Commander of the North West Metropolitan Region, Assistant Commissioner Denis Clifford, said it was important for parents to assess the threats posed by various appliances, fixtures, and furniture in their homes.
“I’m urging all parents to do their best to ensure their home is free of hazards that could injure their child,” he said.
“While it may not be possible to completely remove dangers, performing a check on potential risks is a good first step.
“It’s important to ensure all curtain and blind cords are out of reach of children. This may involve moving furniture, such as cots and beds, away from cords.
“Cleaning products and medications, chemicals, and plastic bags should be stored in a lockable cupboard or an area that’s inaccessible to children.”

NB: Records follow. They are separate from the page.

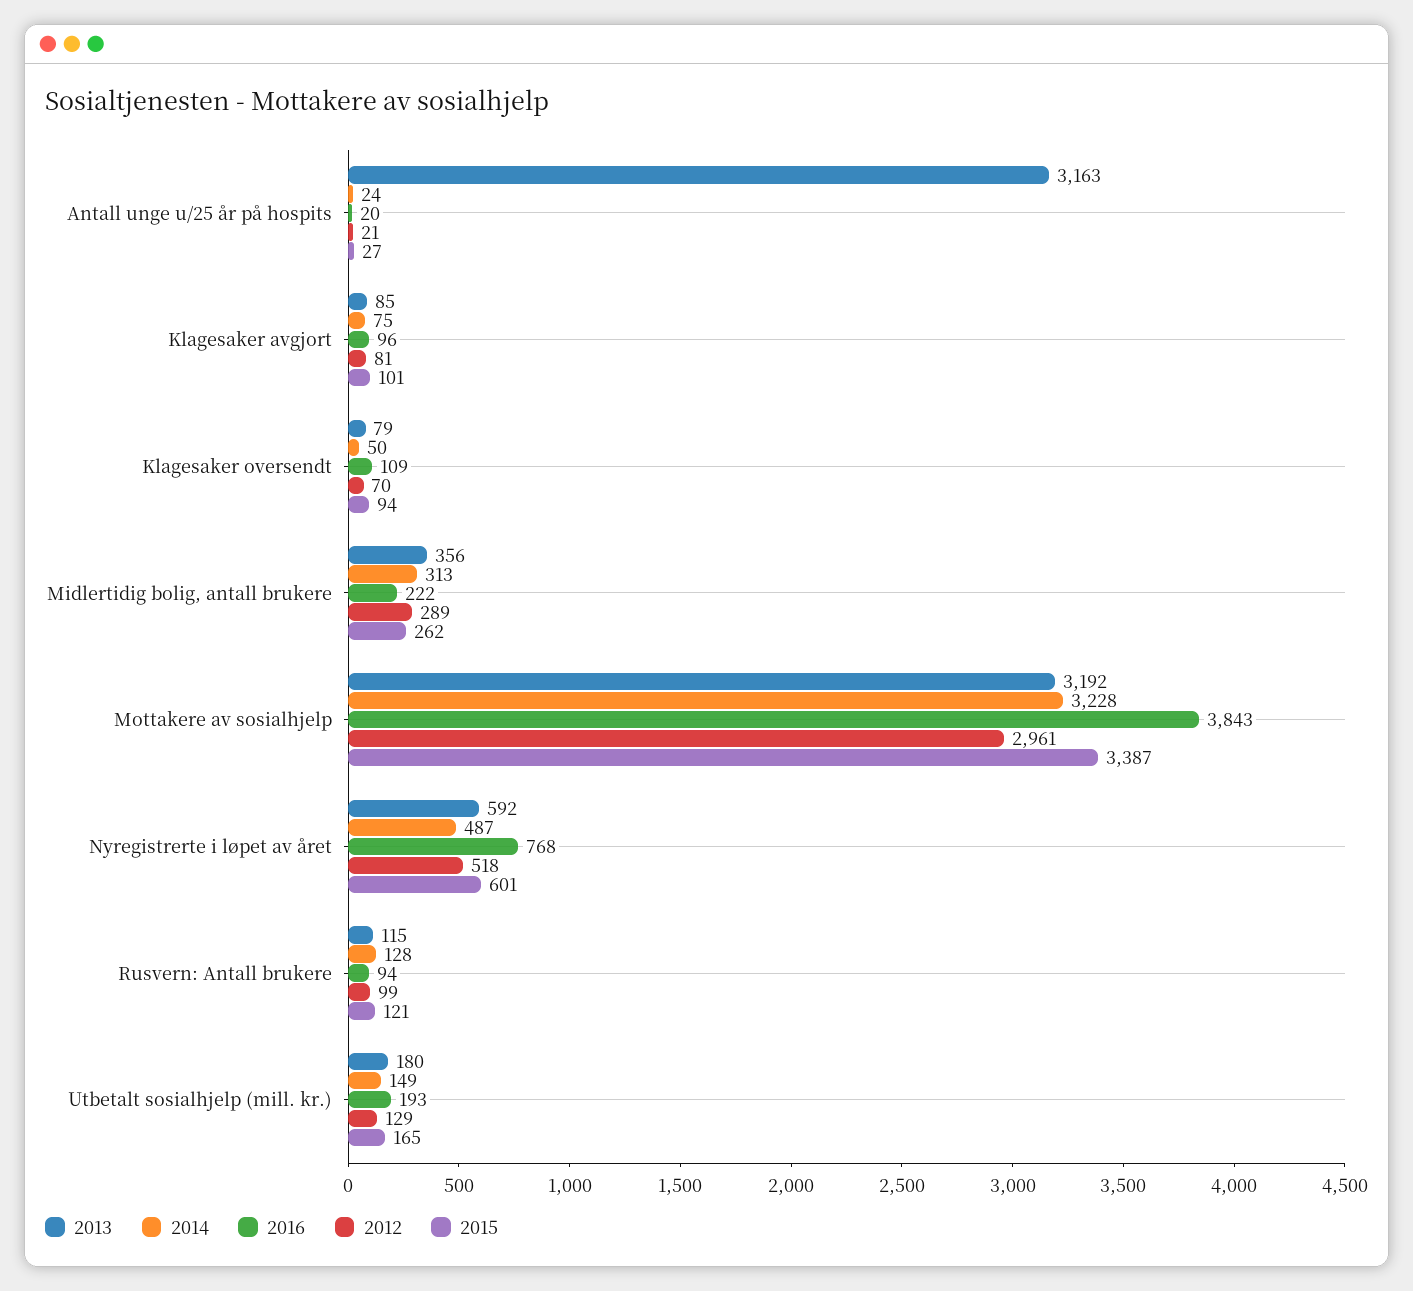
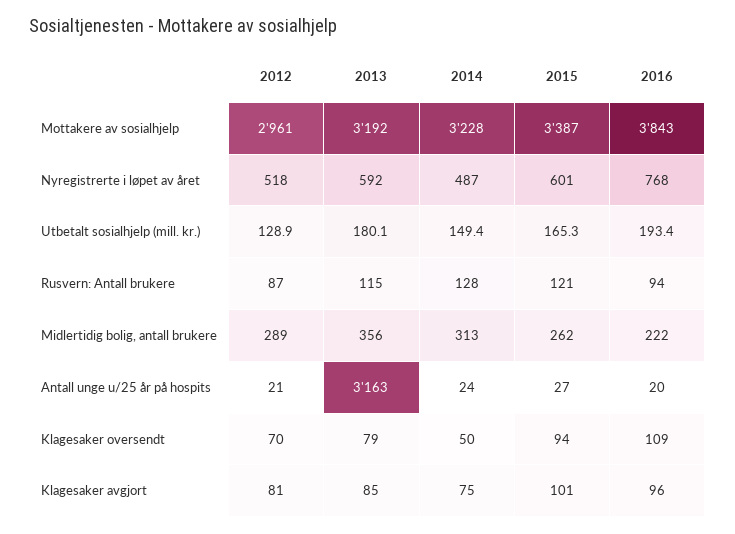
2012, Rusvern: Antall brukere: 99 -> 87

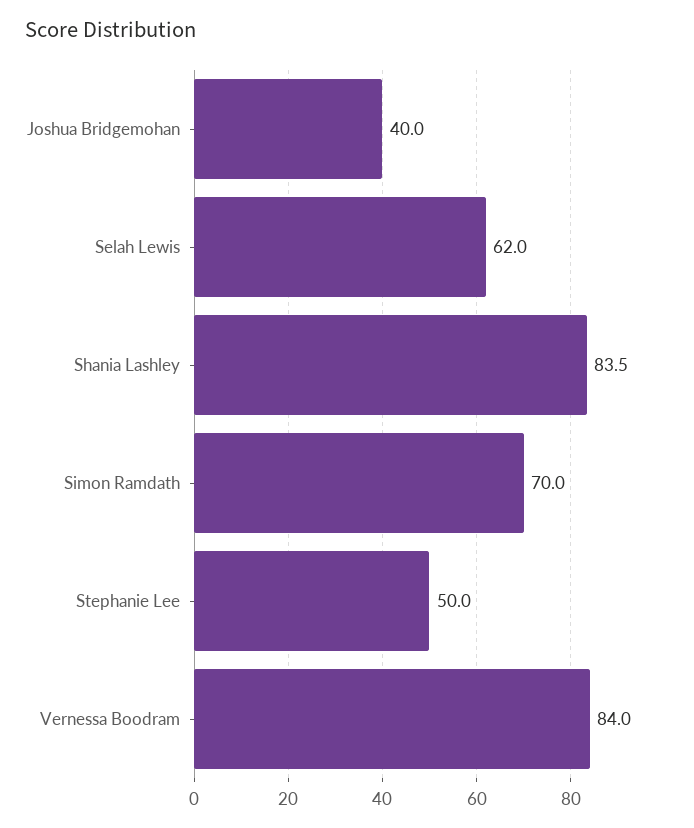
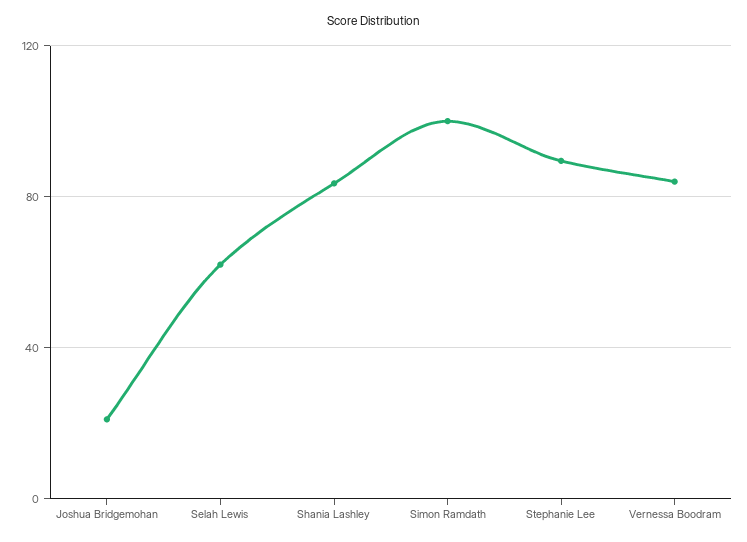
Joshua Bridgemohan: 40 -> 20
Simon Ramdath: 70 -> 100
Stephanie Lee: 50 -> 90

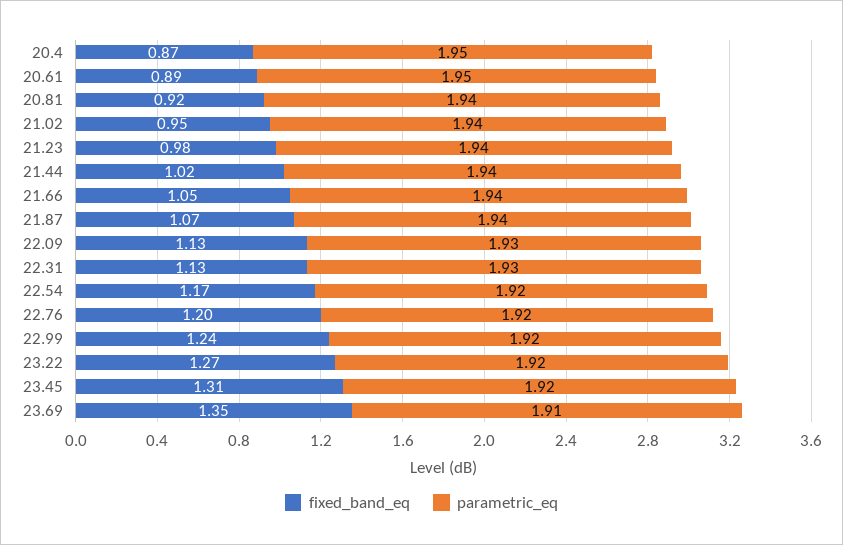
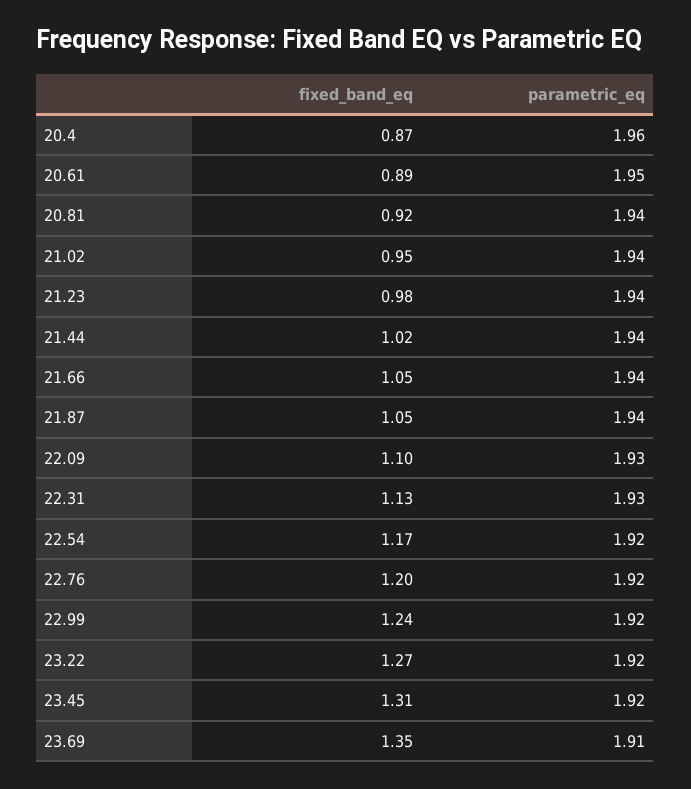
parametric_eq, 20.4: 1.95 -> 1.96
fixed_band_eq, 21.87: 1.07 -> 1.05
fixed_band_eq, 22.09: 1.13 -> 1.1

Assistant Commissioner Clifford said it was also important to teach children what to do in certain situations when they’re old enough to follow instructions and how to call 000 in an emergency.

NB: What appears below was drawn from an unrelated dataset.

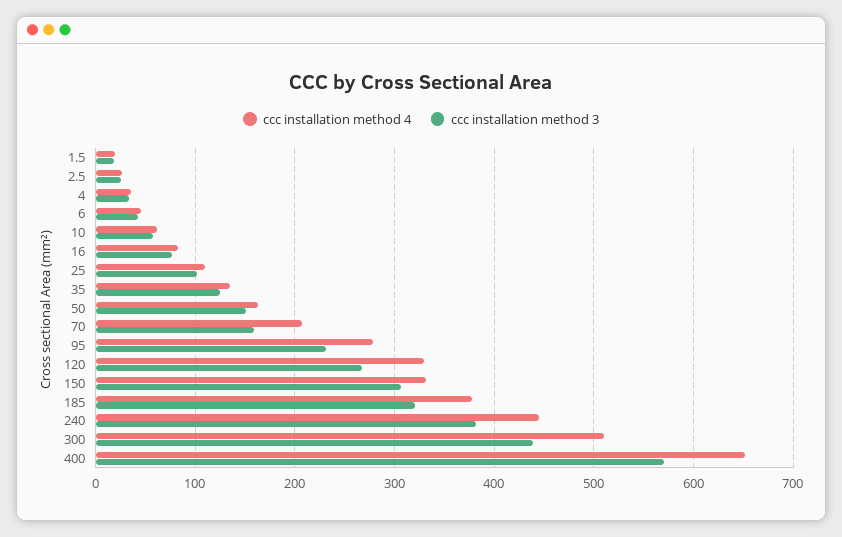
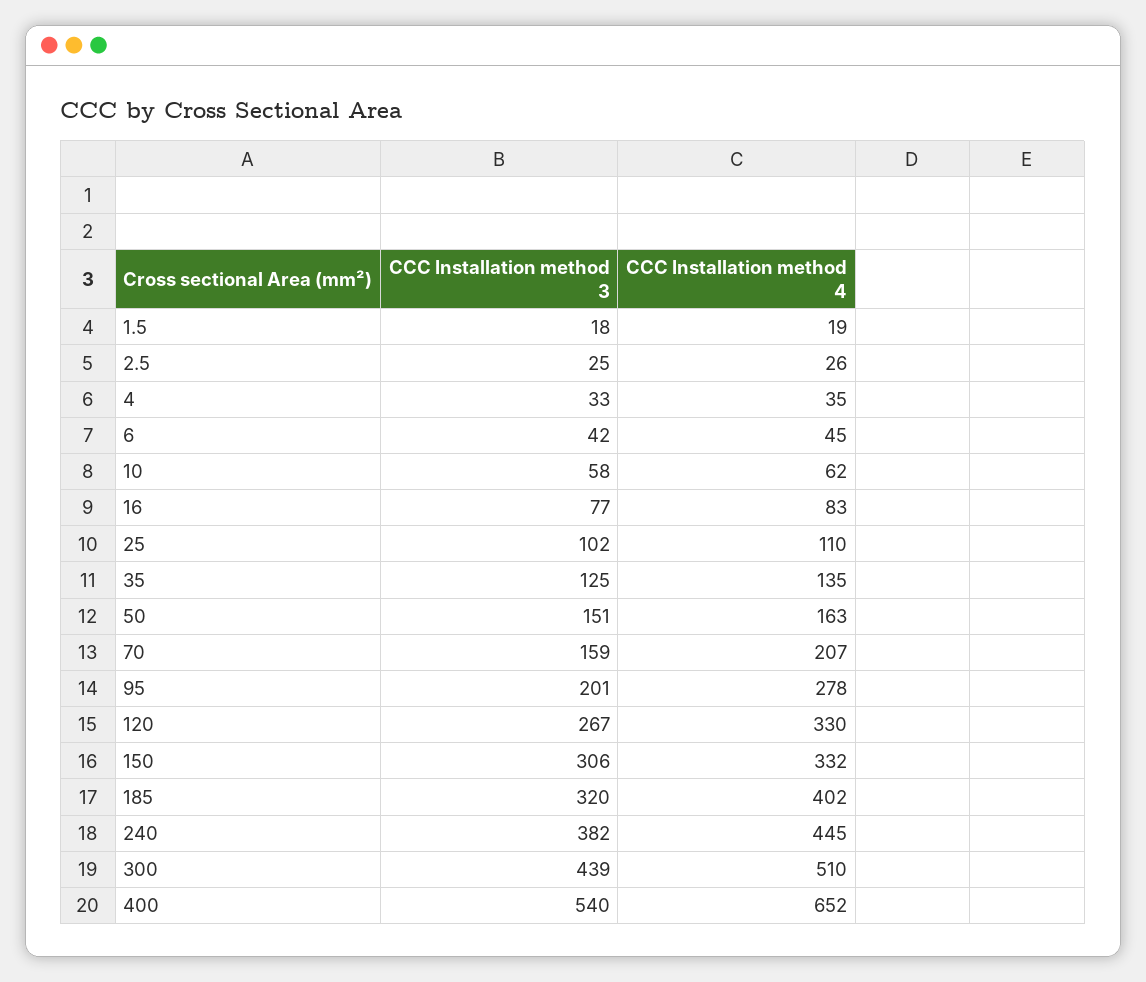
ccc installation method 3, 95: 230 -> 201
ccc installation method 4, 185: 380 -> 402
ccc installation method 3, 400: 570 -> 540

“There’s no particular age at which children can be safely left at home – this would depend on the child’s maturity and their individual circumstances,'' he said.
“Parents can also teach kids basic first aid so they know what to do if they sustain a minor cut or burn.''
Safety tips for homes
• Ensure windows are secure and not left open when unattended
• Ensure windows cannot be opened more than 10cm except by an adult
• Have a securely fitted window guard - fly-screens are not ‘child-proof’ and do not prevent a child from falling from an open window
• Don’t place furniture in front of windows - keep objects that a child can use to stand or climb on away from windows (including beds, cupboards, chairs and other furniture)
• If you have sash windows, open them at the top not the bottom
• Heaters, open fires, candles should be screened with a secured guard or inaccessible to children who should be supervised at all times when they’re in use
• Floor coverings should be free of trip hazards.
• Pay attention to power boards and electrical appliances, which should be switched off when not in use. Make sure they’re in good working order and not overloaded.